> [Text passage]:
____

It’s somewhere half October, after having been through our (weekly) design meeting about some kind of new software package that would let us make awesome mockups, Johan drops the question of the year.
“How are the menus doing by the way?”.
This question was kind of inspired by Magnus Engström’s new invention.
Magnus is the data-whizz-guy in our office. He and I had done a series of scroll tests earlier were we checked the position of specific elements in the screen instead of how far people scrolled. He had taken this a level further and created a technique where we could see what people were clicking on to get to other pages in the site and embedded that invention in our current GO based analytics system. (We do not link actual user names and details with their clicks or metrics in general by the way)
Long story short, we had new fireworks and Johan found the sweet spot to test it.
The red route in a user journey
But what was the idea and target for this whole thing apart from that new fancy firework? Well to answer that we have to dive into “Red Routing” for a second.

____

> [Dataset]:
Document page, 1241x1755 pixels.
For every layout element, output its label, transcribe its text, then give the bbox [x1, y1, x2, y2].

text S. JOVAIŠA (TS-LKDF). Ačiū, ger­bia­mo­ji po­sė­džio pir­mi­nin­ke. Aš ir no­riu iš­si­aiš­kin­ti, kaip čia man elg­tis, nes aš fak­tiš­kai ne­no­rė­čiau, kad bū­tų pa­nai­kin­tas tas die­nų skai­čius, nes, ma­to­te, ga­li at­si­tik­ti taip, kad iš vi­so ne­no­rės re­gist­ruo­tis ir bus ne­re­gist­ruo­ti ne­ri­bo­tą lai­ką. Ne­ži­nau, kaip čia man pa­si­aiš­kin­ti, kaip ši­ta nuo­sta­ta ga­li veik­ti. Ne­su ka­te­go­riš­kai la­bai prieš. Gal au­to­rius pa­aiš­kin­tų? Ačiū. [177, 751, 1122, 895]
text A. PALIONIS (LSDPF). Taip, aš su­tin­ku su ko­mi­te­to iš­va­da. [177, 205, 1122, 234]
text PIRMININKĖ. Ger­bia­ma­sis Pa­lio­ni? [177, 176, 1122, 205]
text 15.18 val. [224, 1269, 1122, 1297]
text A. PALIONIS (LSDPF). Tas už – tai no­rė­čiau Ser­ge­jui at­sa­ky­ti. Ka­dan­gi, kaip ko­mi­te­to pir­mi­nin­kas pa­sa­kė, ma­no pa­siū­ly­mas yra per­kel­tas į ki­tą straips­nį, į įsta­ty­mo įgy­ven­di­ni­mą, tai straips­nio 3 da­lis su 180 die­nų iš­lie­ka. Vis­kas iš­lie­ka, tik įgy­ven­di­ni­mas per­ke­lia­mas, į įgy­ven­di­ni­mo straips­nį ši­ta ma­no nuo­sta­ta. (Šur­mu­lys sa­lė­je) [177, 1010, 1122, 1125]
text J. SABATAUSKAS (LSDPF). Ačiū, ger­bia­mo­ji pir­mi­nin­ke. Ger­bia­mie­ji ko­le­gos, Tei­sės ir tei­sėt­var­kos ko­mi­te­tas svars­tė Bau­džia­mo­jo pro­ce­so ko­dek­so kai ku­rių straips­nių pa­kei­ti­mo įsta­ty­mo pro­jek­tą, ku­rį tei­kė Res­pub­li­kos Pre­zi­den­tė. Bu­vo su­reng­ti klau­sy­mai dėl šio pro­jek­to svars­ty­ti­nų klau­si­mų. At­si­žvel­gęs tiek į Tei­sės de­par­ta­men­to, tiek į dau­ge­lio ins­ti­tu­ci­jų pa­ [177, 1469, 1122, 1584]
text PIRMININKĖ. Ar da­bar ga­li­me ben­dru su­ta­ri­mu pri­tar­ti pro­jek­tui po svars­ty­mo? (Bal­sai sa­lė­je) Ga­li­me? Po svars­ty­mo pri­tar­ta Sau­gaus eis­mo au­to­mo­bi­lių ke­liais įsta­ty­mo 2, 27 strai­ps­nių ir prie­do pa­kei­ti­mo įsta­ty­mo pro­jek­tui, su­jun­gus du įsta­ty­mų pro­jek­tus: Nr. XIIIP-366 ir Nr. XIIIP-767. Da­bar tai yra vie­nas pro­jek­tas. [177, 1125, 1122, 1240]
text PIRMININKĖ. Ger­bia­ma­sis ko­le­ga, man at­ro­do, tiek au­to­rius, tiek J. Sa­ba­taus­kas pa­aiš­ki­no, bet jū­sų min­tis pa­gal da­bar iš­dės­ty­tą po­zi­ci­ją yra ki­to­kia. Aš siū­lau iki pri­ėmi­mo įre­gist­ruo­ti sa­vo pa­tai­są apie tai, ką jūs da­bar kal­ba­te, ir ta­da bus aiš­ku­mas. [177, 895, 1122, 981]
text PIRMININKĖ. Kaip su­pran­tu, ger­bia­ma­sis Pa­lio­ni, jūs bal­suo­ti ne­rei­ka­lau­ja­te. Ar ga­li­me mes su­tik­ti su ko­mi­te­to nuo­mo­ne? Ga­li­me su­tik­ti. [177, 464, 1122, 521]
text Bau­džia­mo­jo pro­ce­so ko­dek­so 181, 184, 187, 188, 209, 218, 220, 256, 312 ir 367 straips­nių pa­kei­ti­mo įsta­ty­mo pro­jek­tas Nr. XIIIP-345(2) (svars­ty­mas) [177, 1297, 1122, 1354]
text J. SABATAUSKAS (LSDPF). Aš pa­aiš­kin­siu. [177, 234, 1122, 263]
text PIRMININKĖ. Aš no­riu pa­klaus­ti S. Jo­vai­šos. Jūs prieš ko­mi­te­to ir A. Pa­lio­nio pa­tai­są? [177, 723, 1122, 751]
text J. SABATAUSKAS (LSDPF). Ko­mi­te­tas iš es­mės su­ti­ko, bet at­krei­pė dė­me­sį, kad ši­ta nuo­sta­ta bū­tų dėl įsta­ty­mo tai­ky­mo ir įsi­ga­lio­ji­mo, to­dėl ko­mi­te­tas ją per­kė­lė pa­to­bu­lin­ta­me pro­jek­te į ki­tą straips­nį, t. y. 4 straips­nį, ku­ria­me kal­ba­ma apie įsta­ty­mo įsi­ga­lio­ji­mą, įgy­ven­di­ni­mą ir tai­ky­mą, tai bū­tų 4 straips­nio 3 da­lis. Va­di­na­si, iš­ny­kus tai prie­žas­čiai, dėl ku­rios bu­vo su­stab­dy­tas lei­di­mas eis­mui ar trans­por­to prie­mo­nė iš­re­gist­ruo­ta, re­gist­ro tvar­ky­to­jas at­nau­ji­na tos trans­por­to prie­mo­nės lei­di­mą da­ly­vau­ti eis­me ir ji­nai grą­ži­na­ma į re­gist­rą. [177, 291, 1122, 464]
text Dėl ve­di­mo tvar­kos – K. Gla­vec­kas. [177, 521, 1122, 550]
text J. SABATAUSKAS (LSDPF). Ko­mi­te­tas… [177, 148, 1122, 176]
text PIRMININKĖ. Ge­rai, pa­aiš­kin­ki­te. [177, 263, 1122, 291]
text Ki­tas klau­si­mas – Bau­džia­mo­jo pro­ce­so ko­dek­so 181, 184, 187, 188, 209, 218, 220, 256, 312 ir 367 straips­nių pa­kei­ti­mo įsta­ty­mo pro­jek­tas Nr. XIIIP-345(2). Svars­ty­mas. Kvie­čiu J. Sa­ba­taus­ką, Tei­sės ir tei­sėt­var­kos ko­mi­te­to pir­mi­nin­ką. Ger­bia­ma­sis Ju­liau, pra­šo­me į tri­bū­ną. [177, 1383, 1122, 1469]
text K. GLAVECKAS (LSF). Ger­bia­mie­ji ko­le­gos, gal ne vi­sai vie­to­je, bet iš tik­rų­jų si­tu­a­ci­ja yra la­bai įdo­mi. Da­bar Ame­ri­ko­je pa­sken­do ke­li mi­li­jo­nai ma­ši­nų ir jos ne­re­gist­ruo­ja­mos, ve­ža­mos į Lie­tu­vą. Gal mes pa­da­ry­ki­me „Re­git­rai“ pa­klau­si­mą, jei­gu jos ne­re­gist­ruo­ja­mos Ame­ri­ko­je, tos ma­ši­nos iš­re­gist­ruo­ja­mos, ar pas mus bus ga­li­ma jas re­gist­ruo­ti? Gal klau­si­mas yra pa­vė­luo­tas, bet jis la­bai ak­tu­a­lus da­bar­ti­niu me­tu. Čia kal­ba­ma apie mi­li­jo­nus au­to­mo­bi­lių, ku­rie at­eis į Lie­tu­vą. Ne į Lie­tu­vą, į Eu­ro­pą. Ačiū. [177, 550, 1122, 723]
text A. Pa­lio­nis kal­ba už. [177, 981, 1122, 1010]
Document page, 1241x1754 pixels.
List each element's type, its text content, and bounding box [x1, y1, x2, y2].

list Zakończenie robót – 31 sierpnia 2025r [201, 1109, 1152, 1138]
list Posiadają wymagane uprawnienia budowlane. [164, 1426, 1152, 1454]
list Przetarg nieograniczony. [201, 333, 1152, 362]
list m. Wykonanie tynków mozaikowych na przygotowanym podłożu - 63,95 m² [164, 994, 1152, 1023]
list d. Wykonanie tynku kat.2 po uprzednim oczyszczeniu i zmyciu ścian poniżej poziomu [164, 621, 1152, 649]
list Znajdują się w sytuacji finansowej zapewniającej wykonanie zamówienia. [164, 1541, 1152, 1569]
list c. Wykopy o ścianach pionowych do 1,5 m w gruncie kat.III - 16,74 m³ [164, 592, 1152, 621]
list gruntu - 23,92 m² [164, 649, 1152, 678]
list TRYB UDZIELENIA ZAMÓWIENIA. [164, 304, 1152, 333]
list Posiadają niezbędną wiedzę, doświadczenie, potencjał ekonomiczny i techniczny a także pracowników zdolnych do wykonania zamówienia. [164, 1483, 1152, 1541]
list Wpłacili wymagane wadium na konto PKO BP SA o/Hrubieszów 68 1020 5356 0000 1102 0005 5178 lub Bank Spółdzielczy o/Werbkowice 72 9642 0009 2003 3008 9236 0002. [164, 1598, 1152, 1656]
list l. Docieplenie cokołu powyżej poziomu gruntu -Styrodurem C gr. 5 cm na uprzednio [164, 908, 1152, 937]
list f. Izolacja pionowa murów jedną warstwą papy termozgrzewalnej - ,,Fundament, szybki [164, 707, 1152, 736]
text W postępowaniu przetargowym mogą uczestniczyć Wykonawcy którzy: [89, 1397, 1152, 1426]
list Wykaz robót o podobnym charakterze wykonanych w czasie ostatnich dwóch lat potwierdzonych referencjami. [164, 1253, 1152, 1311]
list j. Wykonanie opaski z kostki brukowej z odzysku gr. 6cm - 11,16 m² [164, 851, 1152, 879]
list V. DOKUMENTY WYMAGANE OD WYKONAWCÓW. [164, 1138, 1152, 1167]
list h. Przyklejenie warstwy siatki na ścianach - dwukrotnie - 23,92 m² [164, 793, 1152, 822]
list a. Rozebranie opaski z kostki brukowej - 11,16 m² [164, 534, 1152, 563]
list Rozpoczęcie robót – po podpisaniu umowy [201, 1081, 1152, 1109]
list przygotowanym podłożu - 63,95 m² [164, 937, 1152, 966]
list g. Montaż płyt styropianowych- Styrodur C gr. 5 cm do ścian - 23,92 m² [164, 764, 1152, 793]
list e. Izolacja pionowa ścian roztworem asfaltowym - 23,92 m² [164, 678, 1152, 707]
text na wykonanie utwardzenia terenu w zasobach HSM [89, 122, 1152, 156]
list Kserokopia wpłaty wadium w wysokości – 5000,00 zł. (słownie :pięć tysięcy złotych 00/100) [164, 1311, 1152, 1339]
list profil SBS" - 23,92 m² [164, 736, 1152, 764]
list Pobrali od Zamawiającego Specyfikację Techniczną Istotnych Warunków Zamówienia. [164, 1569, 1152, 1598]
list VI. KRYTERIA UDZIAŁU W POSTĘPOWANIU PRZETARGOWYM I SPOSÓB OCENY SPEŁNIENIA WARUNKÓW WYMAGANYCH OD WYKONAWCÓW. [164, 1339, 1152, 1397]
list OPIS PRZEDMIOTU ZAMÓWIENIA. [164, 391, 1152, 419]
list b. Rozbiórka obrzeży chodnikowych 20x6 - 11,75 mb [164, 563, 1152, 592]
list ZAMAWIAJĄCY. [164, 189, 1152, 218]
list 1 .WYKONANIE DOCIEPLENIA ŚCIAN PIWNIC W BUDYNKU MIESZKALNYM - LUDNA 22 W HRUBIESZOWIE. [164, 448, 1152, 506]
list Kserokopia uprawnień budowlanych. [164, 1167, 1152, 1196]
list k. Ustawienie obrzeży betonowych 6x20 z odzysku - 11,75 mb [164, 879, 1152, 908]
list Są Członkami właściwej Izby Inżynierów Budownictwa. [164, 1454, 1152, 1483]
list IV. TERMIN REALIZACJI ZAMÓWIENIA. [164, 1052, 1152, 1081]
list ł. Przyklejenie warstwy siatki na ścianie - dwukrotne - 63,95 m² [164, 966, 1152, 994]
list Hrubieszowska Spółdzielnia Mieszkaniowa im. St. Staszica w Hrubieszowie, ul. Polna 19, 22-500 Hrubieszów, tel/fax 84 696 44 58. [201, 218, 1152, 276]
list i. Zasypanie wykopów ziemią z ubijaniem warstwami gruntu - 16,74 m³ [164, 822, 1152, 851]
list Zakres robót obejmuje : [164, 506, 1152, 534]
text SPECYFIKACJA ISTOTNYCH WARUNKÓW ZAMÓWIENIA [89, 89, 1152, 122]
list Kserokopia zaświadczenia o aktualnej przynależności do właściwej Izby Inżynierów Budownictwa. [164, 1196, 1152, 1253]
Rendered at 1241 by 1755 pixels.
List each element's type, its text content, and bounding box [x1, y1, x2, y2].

____

> [Task list]:
**a)** In the text about testing the menus, what does the writer call Magnus's role in the office?
**b)** Continue the text about testing the menus from where it stops.
The records were taken from a different source than the text.

> [Per-task outputs]:
**a)** He is the data-whizz-guy.

**b)**
Some years ago cars weren’t a thing yet. A lot of cities were built for horse carts and yeah, people with legs obviously. With the invention of cars all of that changed. But how do you get people to not jam up without blasting the city to the ground? strict traffic! London came up with the idea to invent red routes. The routes were built to get people from obvious position number one to obvious position number two. Everything between these two locations would have to be clean. No parking on the road, no traffic going against them on smaller roads, etc.
So you have the current position of say a user and the place that user wants to go.
Say a father with his kids drive from their home to the shopping mall to do some grocery shopping. On the way to the mall you got obvious signs pointing out where the mall is. While dad drives the kids look out of the window and see billboards. That new ice cream thing must be really good and there seems to be a store for it right in the middle of the mall. The family arrives in the mall after an easy drive over predefined paths. Dad goes shopping and since he can’t really walk past the ice place anymore they go for an ice cream.
So what do we see here? An easy route from A to B and a nice bonus in the end (for a small fee).
Can this be reflected on the site? Sure!
A sport user would like to know the sport scores of last evening while he’s doing his breakfast, a local politician is looking for some inspiration in the morning and goes hunting for some opinion news. Or that one user is looking for some nice weather updates to have a nice thing to say during his first Swedish fika (to my Swedish friends: fikas are awesome).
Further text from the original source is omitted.